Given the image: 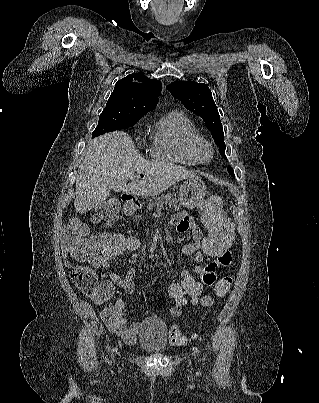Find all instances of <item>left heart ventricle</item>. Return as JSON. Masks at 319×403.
<instances>
[{
  "mask_svg": "<svg viewBox=\"0 0 319 403\" xmlns=\"http://www.w3.org/2000/svg\"><path fill=\"white\" fill-rule=\"evenodd\" d=\"M202 157H203L204 159H208V158H209L208 150L205 149V148L202 149Z\"/></svg>",
  "mask_w": 319,
  "mask_h": 403,
  "instance_id": "obj_1",
  "label": "left heart ventricle"
}]
</instances>
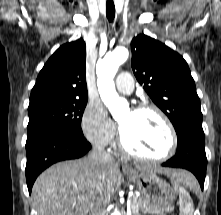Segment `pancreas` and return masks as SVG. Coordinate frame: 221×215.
I'll use <instances>...</instances> for the list:
<instances>
[{
	"mask_svg": "<svg viewBox=\"0 0 221 215\" xmlns=\"http://www.w3.org/2000/svg\"><path fill=\"white\" fill-rule=\"evenodd\" d=\"M131 211L133 215H140L141 213L159 215L163 212L162 209L154 206L149 200L141 196L131 197Z\"/></svg>",
	"mask_w": 221,
	"mask_h": 215,
	"instance_id": "obj_1",
	"label": "pancreas"
}]
</instances>
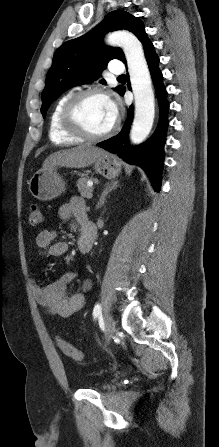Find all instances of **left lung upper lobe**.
I'll return each instance as SVG.
<instances>
[{"instance_id":"obj_1","label":"left lung upper lobe","mask_w":219,"mask_h":447,"mask_svg":"<svg viewBox=\"0 0 219 447\" xmlns=\"http://www.w3.org/2000/svg\"><path fill=\"white\" fill-rule=\"evenodd\" d=\"M121 29L132 32L140 41L146 37L141 20L128 12L116 10L90 32L67 41L58 48L41 95L43 117L46 116L51 103L62 93L73 86L97 80L110 60L119 59L126 62L120 48L106 47L102 43L106 32ZM101 83L105 84V80ZM123 89V86L115 88L119 94Z\"/></svg>"}]
</instances>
==============================
→ Task to carry out:
Rewrite the entries from the line containing "Coordinate frame: 221×215." through the last entry, putting "Outline" wherever "Segment" appears and changing nothing else. Do not include the pictures.

→ The solution:
Outline `pancreas` and return masks as SVG. Coordinate frame: 221×215.
I'll use <instances>...</instances> for the list:
<instances>
[{
	"mask_svg": "<svg viewBox=\"0 0 221 215\" xmlns=\"http://www.w3.org/2000/svg\"><path fill=\"white\" fill-rule=\"evenodd\" d=\"M131 211L133 215H140L141 213L159 215L163 212L162 209L154 206L149 200L141 196L131 197Z\"/></svg>",
	"mask_w": 221,
	"mask_h": 215,
	"instance_id": "obj_1",
	"label": "pancreas"
}]
</instances>
Find all instances of **left lung upper lobe**.
I'll return each instance as SVG.
<instances>
[{"instance_id":"obj_1","label":"left lung upper lobe","mask_w":219,"mask_h":447,"mask_svg":"<svg viewBox=\"0 0 219 447\" xmlns=\"http://www.w3.org/2000/svg\"><path fill=\"white\" fill-rule=\"evenodd\" d=\"M121 29L132 32L140 41L146 37L141 20L128 12L116 10L90 32L67 41L58 48L41 95L43 117L46 116L51 103L62 93L73 86L97 80L110 60L119 59L126 62L120 48L106 47L102 43L106 32ZM101 83L105 84V80ZM123 89V86L115 88L119 94Z\"/></svg>"}]
</instances>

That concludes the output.